To ensure that the PDCA cycle for companywide risk management activities has been properly applied, administration members from headquarters visit offices and verify what progress has been made while coordinating with members who hold concurrent positions in the Compliance Planning and Administration Section. The key to risk management activities is to coordinate them with the various policies and measures, with the goal of achieving a corporate culture that is more compliance-sensitive.
The various items cited in the Standards of Corporate Conduct (included the Corporate Ethical Principles) are explained in greater detail in the Conduct Guide for Employees, which has been distributed to all employees. This manual is keyed to the "common risk" items that are shared by all Group companies as part of their risk management activities. It can therefore serve as a basic manual for Group-wide risk management.
In addition, we have prepared even more detailed manuals that deal with specific laws and ordinances, including the Antitrust Law, Subcontractors Law, Personal Information Law, and Security Trade Control regulations. These manuals provide an easy reference for employees who encounter questions in the course of performing their company duties.
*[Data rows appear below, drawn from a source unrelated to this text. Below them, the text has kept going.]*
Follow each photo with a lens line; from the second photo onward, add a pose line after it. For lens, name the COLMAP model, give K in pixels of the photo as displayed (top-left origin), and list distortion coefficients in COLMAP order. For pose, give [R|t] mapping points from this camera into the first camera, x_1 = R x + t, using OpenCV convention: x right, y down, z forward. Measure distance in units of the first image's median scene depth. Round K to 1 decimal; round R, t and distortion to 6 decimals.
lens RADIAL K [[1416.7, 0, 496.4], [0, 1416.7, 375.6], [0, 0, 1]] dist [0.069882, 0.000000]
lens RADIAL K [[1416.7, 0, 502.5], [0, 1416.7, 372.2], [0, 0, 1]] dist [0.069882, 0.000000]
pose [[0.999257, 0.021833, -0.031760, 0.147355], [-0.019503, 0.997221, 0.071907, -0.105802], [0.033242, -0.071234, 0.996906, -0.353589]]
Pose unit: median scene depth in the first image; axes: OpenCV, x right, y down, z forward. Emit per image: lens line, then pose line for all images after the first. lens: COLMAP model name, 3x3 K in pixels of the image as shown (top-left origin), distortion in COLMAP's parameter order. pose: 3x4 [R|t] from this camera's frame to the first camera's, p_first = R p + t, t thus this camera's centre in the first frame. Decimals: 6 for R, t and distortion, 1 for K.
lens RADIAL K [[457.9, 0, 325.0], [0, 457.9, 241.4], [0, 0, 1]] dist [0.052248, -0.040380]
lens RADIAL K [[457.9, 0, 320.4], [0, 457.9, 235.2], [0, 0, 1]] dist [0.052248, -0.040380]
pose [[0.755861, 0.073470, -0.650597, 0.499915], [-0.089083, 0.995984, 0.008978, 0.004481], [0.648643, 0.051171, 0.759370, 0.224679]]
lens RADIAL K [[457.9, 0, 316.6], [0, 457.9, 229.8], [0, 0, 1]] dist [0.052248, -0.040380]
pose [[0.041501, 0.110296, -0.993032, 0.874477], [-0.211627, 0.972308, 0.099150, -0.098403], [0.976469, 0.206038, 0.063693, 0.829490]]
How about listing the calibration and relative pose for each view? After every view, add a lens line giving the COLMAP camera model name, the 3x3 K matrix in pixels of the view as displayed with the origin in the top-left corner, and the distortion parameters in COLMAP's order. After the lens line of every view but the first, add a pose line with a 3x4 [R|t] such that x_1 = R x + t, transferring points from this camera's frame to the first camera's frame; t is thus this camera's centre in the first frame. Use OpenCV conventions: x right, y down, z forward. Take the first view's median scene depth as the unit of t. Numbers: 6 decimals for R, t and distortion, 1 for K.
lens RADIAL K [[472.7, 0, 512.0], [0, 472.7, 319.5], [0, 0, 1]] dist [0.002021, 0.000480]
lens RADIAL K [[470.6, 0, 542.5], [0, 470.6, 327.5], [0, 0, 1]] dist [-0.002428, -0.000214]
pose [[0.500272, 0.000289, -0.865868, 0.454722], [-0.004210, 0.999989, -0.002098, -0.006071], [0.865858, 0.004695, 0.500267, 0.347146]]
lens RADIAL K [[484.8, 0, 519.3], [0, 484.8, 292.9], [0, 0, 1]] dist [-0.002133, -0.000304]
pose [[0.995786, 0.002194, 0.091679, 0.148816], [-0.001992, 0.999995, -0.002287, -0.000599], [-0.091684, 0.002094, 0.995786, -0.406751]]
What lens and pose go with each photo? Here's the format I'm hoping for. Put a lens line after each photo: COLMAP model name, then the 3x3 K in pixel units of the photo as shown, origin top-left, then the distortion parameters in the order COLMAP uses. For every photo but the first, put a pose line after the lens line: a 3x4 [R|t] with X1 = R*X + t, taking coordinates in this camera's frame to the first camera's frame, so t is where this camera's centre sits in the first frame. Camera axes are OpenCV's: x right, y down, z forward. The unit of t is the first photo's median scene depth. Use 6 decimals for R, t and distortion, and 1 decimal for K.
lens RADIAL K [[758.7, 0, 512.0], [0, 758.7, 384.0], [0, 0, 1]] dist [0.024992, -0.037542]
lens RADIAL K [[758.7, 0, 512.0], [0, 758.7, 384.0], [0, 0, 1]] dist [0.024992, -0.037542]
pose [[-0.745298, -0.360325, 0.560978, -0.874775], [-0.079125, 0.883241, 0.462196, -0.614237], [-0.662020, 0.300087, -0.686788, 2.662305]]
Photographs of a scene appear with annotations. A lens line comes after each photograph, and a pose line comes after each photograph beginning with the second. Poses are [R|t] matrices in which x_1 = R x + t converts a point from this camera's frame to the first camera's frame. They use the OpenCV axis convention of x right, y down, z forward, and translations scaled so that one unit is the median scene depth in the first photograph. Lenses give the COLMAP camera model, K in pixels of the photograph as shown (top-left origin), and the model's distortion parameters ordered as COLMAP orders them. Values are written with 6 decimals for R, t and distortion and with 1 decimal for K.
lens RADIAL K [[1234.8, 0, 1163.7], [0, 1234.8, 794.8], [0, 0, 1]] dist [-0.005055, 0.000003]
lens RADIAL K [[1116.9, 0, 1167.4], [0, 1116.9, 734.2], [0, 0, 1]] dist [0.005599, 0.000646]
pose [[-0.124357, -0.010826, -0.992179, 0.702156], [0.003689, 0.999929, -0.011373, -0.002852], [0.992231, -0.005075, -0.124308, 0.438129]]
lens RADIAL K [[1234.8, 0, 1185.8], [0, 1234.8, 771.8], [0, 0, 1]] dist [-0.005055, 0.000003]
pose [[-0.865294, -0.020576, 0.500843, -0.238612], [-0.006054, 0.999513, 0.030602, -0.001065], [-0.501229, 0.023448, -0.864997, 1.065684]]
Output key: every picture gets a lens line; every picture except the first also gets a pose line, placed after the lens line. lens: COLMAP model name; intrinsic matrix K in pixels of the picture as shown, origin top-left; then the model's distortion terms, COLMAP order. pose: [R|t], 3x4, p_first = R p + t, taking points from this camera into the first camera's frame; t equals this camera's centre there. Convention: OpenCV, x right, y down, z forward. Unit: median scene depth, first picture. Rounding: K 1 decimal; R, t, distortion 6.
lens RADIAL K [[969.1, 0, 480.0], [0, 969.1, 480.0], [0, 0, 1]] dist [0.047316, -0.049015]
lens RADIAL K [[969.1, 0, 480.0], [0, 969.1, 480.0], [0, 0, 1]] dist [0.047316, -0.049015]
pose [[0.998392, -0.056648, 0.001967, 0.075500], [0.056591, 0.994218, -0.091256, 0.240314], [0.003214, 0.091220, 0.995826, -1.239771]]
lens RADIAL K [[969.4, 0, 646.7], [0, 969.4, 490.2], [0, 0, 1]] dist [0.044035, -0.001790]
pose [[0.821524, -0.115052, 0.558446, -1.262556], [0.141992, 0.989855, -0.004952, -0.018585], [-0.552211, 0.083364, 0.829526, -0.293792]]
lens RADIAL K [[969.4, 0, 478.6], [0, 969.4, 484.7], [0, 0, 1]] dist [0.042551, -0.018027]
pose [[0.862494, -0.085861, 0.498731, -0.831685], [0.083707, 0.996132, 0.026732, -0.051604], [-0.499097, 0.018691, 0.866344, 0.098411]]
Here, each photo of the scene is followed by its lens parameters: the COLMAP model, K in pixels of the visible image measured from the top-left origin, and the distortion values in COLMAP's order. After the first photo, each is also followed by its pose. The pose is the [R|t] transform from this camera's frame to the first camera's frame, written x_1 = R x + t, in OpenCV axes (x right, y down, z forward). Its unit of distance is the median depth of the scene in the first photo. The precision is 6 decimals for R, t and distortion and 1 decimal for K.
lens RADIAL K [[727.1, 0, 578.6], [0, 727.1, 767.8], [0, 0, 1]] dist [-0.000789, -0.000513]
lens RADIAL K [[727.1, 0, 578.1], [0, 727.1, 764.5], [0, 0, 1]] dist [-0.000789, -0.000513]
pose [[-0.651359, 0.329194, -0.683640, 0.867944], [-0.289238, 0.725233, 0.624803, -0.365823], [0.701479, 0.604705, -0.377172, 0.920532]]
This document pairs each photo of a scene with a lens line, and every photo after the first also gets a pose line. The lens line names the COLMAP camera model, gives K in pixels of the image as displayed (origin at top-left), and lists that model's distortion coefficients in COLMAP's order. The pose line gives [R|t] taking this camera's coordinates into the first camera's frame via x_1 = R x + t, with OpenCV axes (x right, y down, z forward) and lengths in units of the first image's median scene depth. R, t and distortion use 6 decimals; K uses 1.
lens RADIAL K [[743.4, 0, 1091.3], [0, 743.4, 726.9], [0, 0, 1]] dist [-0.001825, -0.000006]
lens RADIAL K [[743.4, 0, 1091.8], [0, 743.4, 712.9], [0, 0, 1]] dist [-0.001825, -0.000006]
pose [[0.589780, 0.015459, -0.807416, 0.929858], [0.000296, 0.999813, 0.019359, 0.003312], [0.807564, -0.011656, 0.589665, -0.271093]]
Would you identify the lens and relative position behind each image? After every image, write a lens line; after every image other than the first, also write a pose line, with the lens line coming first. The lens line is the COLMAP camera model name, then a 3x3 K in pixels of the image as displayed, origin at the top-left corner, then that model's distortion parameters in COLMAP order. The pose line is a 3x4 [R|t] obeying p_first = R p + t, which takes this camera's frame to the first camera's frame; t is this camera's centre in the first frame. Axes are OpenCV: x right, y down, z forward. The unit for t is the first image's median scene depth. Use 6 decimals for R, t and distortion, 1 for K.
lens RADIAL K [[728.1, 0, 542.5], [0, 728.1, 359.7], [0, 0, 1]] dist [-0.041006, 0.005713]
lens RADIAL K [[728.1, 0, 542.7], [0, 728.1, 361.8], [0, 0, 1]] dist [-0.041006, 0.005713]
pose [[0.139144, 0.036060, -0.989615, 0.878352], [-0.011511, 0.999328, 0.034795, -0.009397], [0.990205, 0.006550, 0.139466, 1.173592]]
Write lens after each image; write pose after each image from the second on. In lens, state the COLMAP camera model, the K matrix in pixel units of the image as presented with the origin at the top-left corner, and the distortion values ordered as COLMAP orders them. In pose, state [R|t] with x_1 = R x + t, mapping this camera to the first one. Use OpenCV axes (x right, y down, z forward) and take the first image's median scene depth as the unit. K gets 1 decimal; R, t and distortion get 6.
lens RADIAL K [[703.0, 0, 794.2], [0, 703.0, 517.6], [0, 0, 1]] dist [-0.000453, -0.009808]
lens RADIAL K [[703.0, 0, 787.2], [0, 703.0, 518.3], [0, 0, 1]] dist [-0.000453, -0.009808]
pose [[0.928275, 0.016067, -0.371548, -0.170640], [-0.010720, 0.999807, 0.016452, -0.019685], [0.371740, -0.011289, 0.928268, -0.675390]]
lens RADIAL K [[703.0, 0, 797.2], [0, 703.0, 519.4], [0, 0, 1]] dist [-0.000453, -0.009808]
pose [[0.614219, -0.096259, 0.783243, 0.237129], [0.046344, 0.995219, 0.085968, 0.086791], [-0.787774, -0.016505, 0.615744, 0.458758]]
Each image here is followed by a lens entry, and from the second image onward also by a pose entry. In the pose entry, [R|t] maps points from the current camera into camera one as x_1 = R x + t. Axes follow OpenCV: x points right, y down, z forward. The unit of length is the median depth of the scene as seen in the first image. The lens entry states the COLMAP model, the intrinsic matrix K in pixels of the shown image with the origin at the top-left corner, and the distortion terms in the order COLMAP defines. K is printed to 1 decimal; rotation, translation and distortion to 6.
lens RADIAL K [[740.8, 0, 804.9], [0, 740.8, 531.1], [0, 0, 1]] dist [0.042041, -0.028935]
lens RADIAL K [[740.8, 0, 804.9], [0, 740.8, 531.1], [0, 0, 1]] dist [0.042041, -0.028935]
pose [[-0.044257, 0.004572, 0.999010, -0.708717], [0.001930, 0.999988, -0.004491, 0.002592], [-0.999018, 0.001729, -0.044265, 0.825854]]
The compliance manuals are also available to employees through the Group's intranet system for easy access and implementation.
Internal Reporting System
The internal (whistle-blowing) reporting system is one method we use to prevent the emergence and expansion of risks associated with legal violations or unethical behavior, while enabling us to quickly grasp a problem and formulate appropriate countermeasures. If an employee discovers unfair practices within the company that violate the law, or if it is reasonable to believe that such practices are occurring, the system allows the employee in question to report the matter directly to lawyers outside the company in a neutral environment. The complaint is then investigated by the Compliance Committee and appropriate remedial steps are taken.
The Internal Reporting System is being adopted by all companies within the Group and has become a major pillar of Group-wide efforts to monitor the compliance system.
Director's Message Nurturing Compliance within Our Corporate Culture Takashi Matsutani, Company-wide Compliance Director (Executive Vice President, Kobe Steel, Ltd.)
The Kobe Steel Group has long placed a high priority on compliance and has created and maintained systems to ensure that compliance is achieved. Despite these efforts, however, it recently came to light that certain Kobe Steel employees have given inappropriate financial support to local council members. This incident has undermined the trust that many people had in us. In response, we are resolved to go back to square one and recommit ourselves to achieving true compliance.
To prevent such an incident from reoccurring, each and every Kobe Steel employee must take a personal interest in compliance. Each employee must determine the compliance risk of his or her business activities, think of appropriate countermeasures, and implement them as needed. This requires steady attention, with each employee taking the initiative so that all policies implemented by the company help employees progress through their respective PDCA cycles. For the Kobe Steel Group to continue to enjoy public trust, company officers must take the lead in creating a corporate culture that encourages a high sensitivity to compliance.